3. The matter was taken up for hearing on 19.10.2022 and this Court issued notice on the limited issue as to whether the tenderer was required to file a certificate from the Original Equipment Manufacturer (OEM) before acceptance of the tender in view of Clause 22 of the terms and conditions of the Notice Inviting Tender (NIT). Clause 22 has been reproduced as follows:

“22. The lowest tenderer shall submit along with the
performance guarantee after the acceptance of tender,
an individual undertaking from all the OEM's for
Schedule of work.
a. Authorization Certificate
b. The OEM shall unconditionally support the lowest tenderer technically throughout the execution of contract as well as for Guarantee period/Maintenance/ Comprehensive Maintenance Contract for the useful life of the system, and
c. OEM shall declare availability of the all equipments spares required whenever needed for healthy functioning of the equipments for at least Seven years from the date of supply of equipments.
d. GUARANTEE BOND:- For the entire work 12 months guarantee bond in the prescribed Performa (forming part of this document) shall be executed by the contractor duly signed by the contractor to meet their liabilities under the guarantee bond. Contractor shall get these bonds for 12 months guarantee shall be get executed from OEM of each equipment.

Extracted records

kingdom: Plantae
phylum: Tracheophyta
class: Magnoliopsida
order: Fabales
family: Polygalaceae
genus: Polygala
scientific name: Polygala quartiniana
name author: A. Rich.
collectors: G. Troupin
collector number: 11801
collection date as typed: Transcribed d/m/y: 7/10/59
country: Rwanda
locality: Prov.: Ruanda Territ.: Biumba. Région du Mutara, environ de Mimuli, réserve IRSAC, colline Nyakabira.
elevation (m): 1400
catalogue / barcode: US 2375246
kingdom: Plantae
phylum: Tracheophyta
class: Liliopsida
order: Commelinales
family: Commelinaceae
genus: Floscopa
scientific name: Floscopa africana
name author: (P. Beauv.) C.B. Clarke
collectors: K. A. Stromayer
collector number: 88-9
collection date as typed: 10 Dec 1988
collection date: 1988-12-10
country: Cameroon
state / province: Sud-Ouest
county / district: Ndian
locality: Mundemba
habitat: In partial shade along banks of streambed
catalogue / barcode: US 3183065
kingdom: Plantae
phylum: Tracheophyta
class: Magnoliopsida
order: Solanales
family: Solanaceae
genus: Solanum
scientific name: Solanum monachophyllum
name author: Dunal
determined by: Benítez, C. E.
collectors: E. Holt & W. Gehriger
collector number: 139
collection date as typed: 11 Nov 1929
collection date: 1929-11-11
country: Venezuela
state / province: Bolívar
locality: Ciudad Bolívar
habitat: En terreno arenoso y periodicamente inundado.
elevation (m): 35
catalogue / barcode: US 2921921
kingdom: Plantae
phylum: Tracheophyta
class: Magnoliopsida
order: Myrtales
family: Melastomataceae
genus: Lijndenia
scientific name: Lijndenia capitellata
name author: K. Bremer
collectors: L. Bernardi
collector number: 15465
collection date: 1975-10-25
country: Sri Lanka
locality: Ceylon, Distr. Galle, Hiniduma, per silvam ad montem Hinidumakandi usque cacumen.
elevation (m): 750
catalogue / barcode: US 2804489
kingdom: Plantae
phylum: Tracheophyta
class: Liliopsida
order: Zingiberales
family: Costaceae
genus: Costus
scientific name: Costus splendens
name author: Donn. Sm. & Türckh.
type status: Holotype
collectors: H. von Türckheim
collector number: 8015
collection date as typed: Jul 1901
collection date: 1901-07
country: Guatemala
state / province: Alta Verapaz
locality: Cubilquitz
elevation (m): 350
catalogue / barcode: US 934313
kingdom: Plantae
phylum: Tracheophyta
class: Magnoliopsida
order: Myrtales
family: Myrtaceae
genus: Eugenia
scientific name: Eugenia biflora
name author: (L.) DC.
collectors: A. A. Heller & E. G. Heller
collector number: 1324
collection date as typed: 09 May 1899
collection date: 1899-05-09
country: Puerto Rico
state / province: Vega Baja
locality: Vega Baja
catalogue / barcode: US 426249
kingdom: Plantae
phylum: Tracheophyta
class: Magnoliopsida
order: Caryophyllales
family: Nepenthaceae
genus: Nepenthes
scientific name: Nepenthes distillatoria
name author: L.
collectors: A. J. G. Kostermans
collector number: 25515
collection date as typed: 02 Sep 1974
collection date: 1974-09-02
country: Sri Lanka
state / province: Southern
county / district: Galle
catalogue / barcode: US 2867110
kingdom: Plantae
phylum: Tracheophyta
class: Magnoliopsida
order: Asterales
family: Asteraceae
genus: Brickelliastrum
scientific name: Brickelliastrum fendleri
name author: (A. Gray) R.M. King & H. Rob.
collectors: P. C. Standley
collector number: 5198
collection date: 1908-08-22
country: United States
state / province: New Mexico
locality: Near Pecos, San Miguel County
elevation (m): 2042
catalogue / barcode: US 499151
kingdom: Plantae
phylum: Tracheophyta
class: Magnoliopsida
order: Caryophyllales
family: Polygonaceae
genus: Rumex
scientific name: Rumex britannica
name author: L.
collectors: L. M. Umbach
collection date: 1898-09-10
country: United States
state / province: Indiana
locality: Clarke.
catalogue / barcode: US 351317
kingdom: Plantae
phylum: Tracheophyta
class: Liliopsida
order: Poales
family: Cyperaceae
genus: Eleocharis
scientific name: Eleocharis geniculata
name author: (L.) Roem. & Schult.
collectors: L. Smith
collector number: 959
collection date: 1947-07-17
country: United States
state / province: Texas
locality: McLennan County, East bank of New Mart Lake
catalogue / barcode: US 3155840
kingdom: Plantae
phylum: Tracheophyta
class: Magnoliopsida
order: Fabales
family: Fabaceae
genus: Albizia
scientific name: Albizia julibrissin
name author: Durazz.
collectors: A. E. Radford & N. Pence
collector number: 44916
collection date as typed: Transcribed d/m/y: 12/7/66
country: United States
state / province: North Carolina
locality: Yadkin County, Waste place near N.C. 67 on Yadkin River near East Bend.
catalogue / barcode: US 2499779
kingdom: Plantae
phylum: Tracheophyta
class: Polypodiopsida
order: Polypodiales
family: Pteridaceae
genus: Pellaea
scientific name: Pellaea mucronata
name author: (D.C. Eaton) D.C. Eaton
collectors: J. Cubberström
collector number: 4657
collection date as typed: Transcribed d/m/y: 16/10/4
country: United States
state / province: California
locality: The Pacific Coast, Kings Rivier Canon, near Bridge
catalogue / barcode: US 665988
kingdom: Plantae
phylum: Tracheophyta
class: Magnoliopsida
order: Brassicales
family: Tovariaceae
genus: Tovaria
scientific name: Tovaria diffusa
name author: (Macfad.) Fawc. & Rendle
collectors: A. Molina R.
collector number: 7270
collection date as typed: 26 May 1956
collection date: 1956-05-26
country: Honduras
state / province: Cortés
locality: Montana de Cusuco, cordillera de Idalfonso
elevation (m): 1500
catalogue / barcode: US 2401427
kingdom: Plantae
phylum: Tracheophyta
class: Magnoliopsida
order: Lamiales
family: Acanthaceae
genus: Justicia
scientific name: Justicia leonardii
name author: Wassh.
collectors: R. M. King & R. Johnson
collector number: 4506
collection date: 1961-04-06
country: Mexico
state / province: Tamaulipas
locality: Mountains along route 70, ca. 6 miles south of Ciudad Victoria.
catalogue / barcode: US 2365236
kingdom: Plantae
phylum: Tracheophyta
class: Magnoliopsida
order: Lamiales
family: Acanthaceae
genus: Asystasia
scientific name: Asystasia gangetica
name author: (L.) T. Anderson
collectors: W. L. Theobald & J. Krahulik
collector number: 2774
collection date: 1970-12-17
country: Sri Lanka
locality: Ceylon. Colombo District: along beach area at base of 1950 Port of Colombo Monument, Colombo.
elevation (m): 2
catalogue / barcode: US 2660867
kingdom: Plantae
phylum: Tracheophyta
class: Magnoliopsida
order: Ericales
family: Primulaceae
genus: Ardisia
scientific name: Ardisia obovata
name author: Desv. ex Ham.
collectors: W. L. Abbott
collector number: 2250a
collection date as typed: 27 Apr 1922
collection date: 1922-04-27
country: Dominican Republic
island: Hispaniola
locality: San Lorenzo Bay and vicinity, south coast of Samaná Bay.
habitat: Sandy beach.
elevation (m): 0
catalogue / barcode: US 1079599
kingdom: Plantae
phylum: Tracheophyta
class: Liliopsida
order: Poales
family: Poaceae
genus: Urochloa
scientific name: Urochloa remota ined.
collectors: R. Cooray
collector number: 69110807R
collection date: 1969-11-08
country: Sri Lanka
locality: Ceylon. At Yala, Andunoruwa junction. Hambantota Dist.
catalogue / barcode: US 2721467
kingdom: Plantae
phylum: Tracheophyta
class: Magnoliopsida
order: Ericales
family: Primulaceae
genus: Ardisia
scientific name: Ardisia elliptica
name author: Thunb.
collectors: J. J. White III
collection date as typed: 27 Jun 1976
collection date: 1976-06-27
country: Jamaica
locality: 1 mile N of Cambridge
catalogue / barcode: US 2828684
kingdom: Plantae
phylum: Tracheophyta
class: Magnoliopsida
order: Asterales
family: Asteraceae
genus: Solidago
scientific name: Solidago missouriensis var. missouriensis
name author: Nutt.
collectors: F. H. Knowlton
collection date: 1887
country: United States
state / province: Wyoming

• GOALS:
- 1) Edit the tender clause text. Reproduce everything from "d. GUARANTEE BOND:- For" down to "of each equipment.", changing "12 months" to "24 months".
- 2) Render the plant collection listing as a numbered list. Cover everything from the start of the listing down to the line containing "country: Rwanda", and leave out blank lines.
The plant listing has no connection to the tender clause text.

• FULL ANSWERS:
- 1)
d. GUARANTEE BOND:- For the entire work 24 months guarantee bond in the prescribed Performa (forming part of this document) shall be executed by the contractor duly signed by the contractor to meet their liabilities under the guarantee bond. Contractor shall get these bonds for 24 months guarantee shall be get executed from OEM of each equipment.

- 2)
1. kingdom: Plantae
2. phylum: Tracheophyta
3. class: Magnoliopsida
4. order: Fabales
5. family: Polygalaceae
6. genus: Polygala
7. scientific name: Polygala quartiniana
8. name author: A. Rich.
9. collectors: G. Troupin
10. collector number: 11801
11. collection date as typed: Transcribed d/m/y: 7/10/59
12. country: Rwanda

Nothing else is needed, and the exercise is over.